**Task brief**
Give the full listing below as a two-column CSV with the columns "rank" and "value". Make one row for each classification, put each text in its own quoted field with line breaks turned into spaces, and omit the pictures.

[Extracted records]
◇ ◇ ◇ ◇

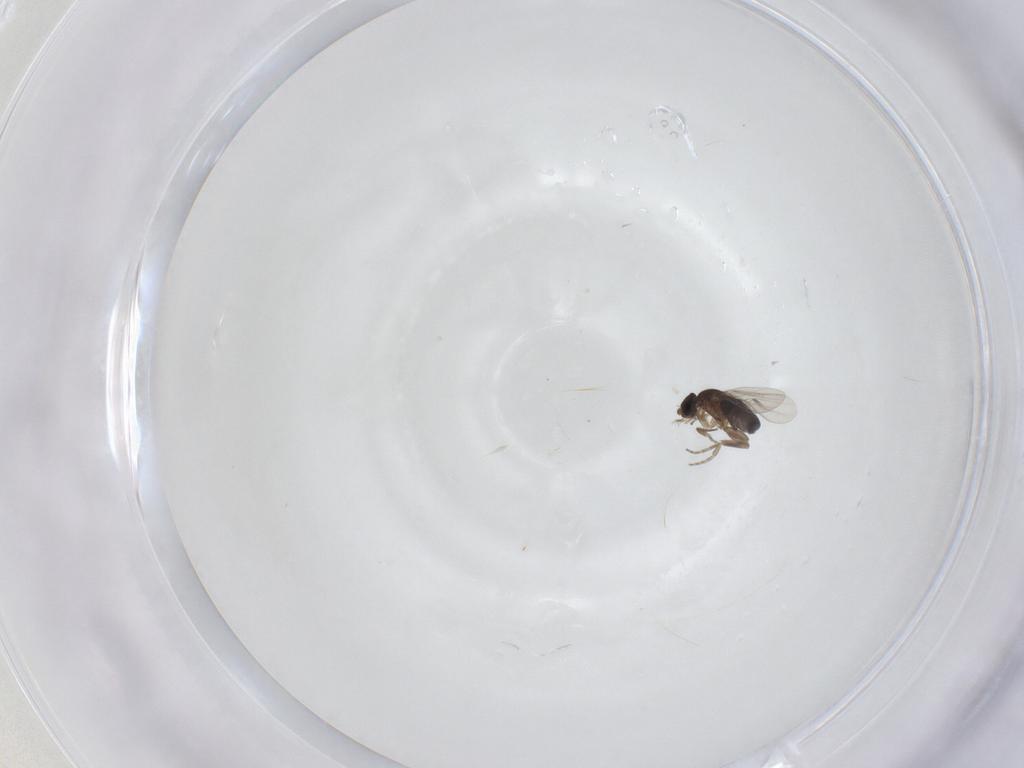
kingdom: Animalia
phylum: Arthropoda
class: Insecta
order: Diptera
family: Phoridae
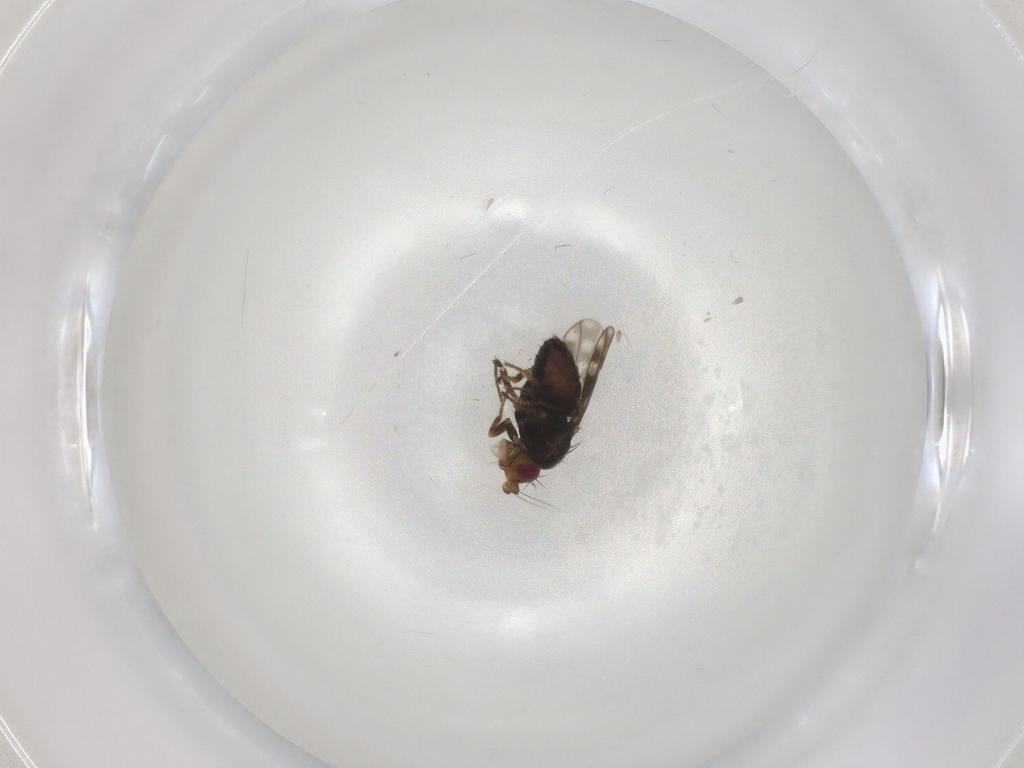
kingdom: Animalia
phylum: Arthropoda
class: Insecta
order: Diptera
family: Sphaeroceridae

◇ ◇ ◇ ◇

**Full response**
rank,value
"kingdom:","Animalia"
"phylum:","Arthropoda"
"class:","Insecta"
"order:","Diptera"
"family:","Phoridae"
"kingdom:","Animalia"
"phylum:","Arthropoda"
"class:","Insecta"
"order:","Diptera"
"family:","Sphaeroceridae"